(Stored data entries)
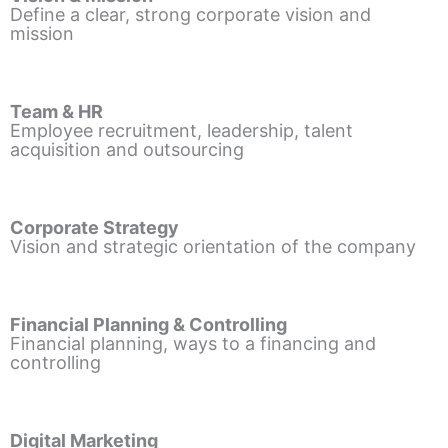
Define a clear, strong corporate vision and
mission
Team & HR
Employee recruitment, leadership, talent
acquisition and outsourcing
Corporate Strategy
Vision and strategic orientation of the company
Financial Planning & Controlling
Financial planning, ways to a financing and
controlling
Digital Marketing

■ DIRECTIONS: For every line above, produce an exact transcription that omits the images.

■ WRITTEN ANSWER:
Define a clear, strong corporate vision and
mission
Team & HR
Employee recruitment, leadership, talent
acquisition and outsourcing
Corporate Strategy
Vision and strategic orientation of the company
Financial Planning & Controlling
Financial planning, ways to a financing and
controlling
Digital Marketing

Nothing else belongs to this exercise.